We do see challenging behaviour with people who are experiencing a mild and moderate brain injury. It could be that they are still violent, that they are still angry and thrashing out. Normally, it's people they love most that they take it out on. We also see people who are verbally aggressive maybe in the tone that they are using. But quite often, people swear a lot after brain injury. Even people who have never sworn before will swear after brain injury and it could be that the only words they can say are swear words. It's because that's a different part of the brain. And we have to remember when we're dealing with somebody with a brain injury, that if they're swearing at us, they may not know what they're doing and they may not be using it in that context. Okay, we might have to correct them so eventually, they learn that to swear and to shout and to be violent is not right but we have to understand that it's the brain malfunctioning, and not the person being angry or horrible. They have a brain injury, and it's just as much a problem and needs to be treated in a similar way with understanding as a mobility or communication problem.
How do you help or deal with somebody with challenging behaviour? First of all, are they tired? If they are tired, give them time out.
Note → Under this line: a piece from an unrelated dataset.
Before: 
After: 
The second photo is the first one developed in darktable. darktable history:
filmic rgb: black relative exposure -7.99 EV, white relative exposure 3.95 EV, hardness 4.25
They will need to sleep more than pre-injury. Is there too much stimulus around? Is the brain trying to concentrate on too much and therefore it just comes out as anger. It's like if you are asking your computer to do too many things at once it will just crash. Our brain's just a computer it will do the same thing it will just crash or turn out to be very very angry. Do we know the triggers? Do we know what makes somebody angry? For instance, I know somebody who will get very angry if has sweet corn on his plate. That's simple, don't give him sweet corn.
Other people get cross if are called by the wrong name, therefore make sure you know who you are talking to and you're using the correct name. As you get to know somebody with brain injury, you can change your own behaviour to help them. You can remove things that are going to make him angry, so they actually don't experience that.